Job item
Leave the images aside and repeat the whole listing exactly.

Records for this task
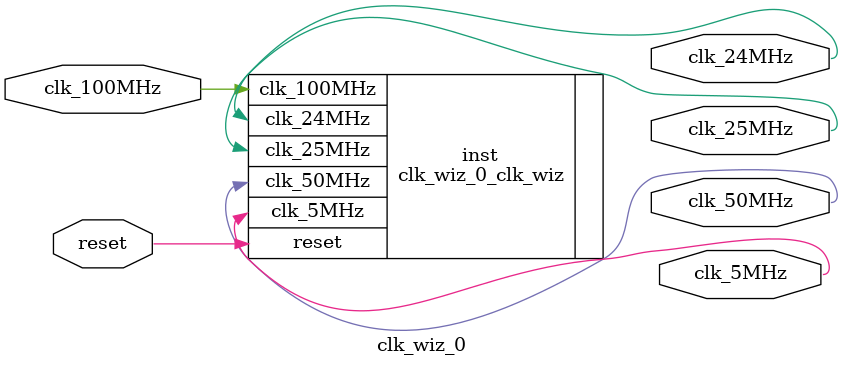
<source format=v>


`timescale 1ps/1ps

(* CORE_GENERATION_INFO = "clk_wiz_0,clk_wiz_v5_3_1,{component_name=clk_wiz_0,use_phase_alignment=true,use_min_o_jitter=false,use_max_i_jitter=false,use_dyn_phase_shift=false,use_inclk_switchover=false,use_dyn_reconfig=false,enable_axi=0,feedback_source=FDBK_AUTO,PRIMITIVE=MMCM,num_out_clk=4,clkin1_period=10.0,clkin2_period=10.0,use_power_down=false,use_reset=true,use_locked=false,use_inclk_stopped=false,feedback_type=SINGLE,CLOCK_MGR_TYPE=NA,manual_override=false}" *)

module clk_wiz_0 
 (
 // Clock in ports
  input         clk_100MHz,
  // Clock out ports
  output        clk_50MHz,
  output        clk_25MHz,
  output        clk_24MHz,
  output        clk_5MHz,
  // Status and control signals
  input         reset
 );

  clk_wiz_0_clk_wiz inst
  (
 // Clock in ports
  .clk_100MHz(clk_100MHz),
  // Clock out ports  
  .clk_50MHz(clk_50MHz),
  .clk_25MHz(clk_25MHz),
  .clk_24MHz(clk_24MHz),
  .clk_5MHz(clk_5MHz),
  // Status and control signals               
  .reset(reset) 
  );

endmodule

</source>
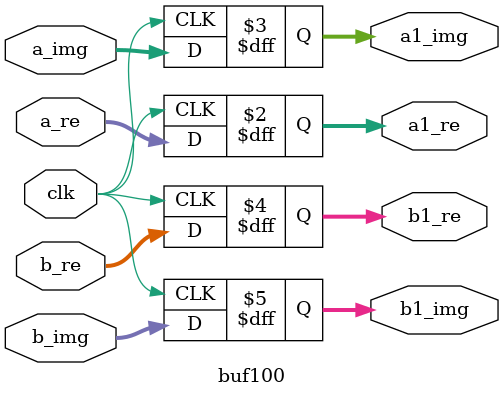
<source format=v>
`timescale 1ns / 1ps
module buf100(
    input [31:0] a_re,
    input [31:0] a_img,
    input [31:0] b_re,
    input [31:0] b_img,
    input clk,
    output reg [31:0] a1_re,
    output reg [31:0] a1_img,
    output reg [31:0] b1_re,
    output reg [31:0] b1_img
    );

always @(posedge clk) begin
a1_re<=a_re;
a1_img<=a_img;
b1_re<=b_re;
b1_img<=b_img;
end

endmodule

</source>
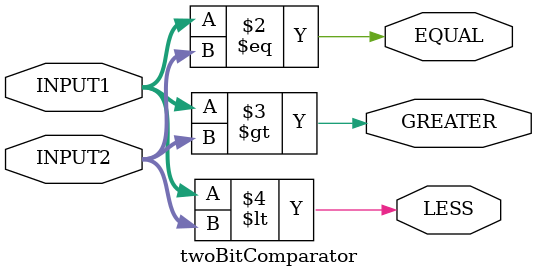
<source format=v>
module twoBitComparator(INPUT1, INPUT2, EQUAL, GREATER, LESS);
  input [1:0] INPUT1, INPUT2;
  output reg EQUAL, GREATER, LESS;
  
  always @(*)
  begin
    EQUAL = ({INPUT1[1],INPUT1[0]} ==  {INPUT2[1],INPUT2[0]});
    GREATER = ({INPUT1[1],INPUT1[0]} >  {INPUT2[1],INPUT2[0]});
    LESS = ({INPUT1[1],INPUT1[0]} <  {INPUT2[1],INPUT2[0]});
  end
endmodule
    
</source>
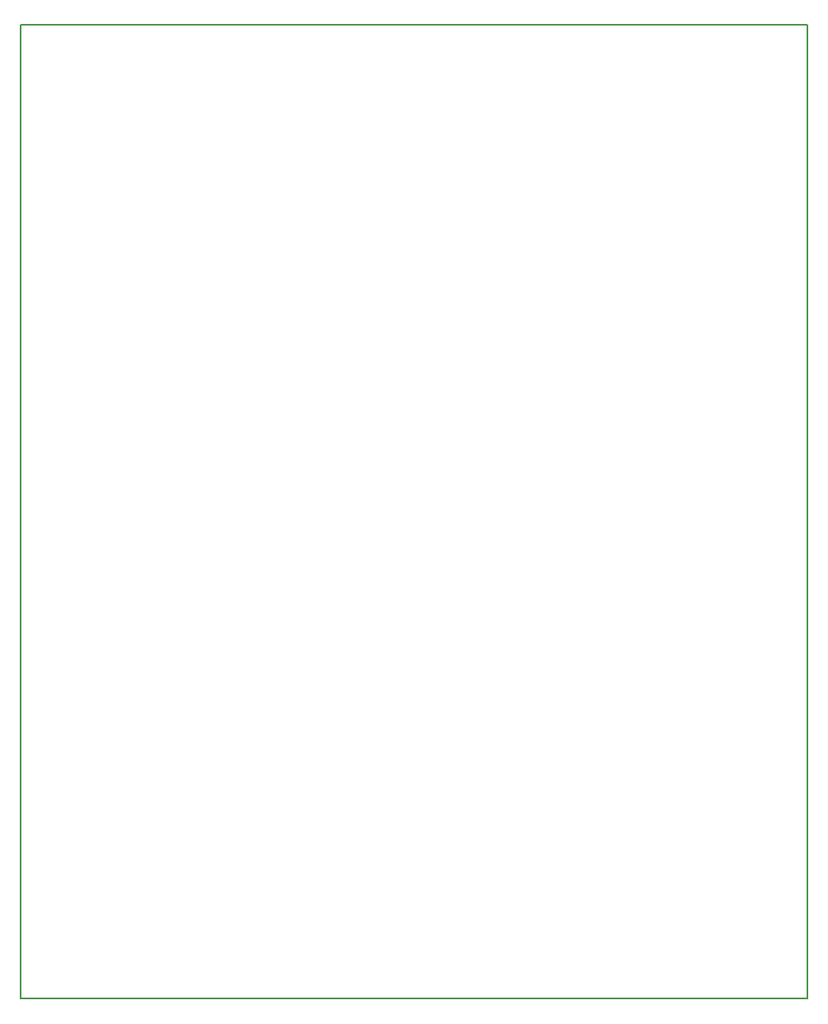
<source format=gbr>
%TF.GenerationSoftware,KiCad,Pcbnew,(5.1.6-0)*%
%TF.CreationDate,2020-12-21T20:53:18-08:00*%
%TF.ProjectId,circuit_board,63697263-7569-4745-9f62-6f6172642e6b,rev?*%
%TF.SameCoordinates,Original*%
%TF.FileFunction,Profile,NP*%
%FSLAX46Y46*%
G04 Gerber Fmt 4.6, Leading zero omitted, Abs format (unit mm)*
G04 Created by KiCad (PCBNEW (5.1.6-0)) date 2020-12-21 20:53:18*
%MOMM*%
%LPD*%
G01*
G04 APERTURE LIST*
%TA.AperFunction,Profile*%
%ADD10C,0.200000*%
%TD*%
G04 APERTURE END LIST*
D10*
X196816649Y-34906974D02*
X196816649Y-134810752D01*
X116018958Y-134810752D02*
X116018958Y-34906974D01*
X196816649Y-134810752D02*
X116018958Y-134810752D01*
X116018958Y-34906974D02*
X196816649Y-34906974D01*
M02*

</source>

Finished task
<source format=v>


`timescale 1ps/1ps

(* CORE_GENERATION_INFO = "clk_wiz_0,clk_wiz_v5_3_1,{component_name=clk_wiz_0,use_phase_alignment=true,use_min_o_jitter=false,use_max_i_jitter=false,use_dyn_phase_shift=false,use_inclk_switchover=false,use_dyn_reconfig=false,enable_axi=0,feedback_source=FDBK_AUTO,PRIMITIVE=MMCM,num_out_clk=4,clkin1_period=10.0,clkin2_period=10.0,use_power_down=false,use_reset=true,use_locked=false,use_inclk_stopped=false,feedback_type=SINGLE,CLOCK_MGR_TYPE=NA,manual_override=false}" *)

module clk_wiz_0 
 (
 // Clock in ports
  input         clk_100MHz,
  // Clock out ports
  output        clk_50MHz,
  output        clk_25MHz,
  output        clk_24MHz,
  output        clk_5MHz,
  // Status and control signals
  input         reset
 );

  clk_wiz_0_clk_wiz inst
  (
 // Clock in ports
  .clk_100MHz(clk_100MHz),
  // Clock out ports  
  .clk_50MHz(clk_50MHz),
  .clk_25MHz(clk_25MHz),
  .clk_24MHz(clk_24MHz),
  .clk_5MHz(clk_5MHz),
  // Status and control signals               
  .reset(reset) 
  );

endmodule

</source>
<source format=v>
`timescale 1ns / 1ps
module buf100(
    input [31:0] a_re,
    input [31:0] a_img,
    input [31:0] b_re,
    input [31:0] b_img,
    input clk,
    output reg [31:0] a1_re,
    output reg [31:0] a1_img,
    output reg [31:0] b1_re,
    output reg [31:0] b1_img
    );

always @(posedge clk) begin
a1_re<=a_re;
a1_img<=a_img;
b1_re<=b_re;
b1_img<=b_img;
end

endmodule

</source>
<source format=v>
module twoBitComparator(INPUT1, INPUT2, EQUAL, GREATER, LESS);
  input [1:0] INPUT1, INPUT2;
  output reg EQUAL, GREATER, LESS;
  
  always @(*)
  begin
    EQUAL = ({INPUT1[1],INPUT1[0]} ==  {INPUT2[1],INPUT2[0]});
    GREATER = ({INPUT1[1],INPUT1[0]} >  {INPUT2[1],INPUT2[0]});
    LESS = ({INPUT1[1],INPUT1[0]} <  {INPUT2[1],INPUT2[0]});
  end
endmodule
    
</source>
<source format=gbr>
%TF.GenerationSoftware,KiCad,Pcbnew,(5.1.6-0)*%
%TF.CreationDate,2020-12-21T20:53:18-08:00*%
%TF.ProjectId,circuit_board,63697263-7569-4745-9f62-6f6172642e6b,rev?*%
%TF.SameCoordinates,Original*%
%TF.FileFunction,Profile,NP*%
%FSLAX46Y46*%
G04 Gerber Fmt 4.6, Leading zero omitted, Abs format (unit mm)*
G04 Created by KiCad (PCBNEW (5.1.6-0)) date 2020-12-21 20:53:18*
%MOMM*%
%LPD*%
G01*
G04 APERTURE LIST*
%TA.AperFunction,Profile*%
%ADD10C,0.200000*%
%TD*%
G04 APERTURE END LIST*
D10*
X196816649Y-34906974D02*
X196816649Y-134810752D01*
X116018958Y-134810752D02*
X116018958Y-34906974D01*
X196816649Y-134810752D02*
X116018958Y-134810752D01*
X116018958Y-34906974D02*
X196816649Y-34906974D01*
M02*

</source>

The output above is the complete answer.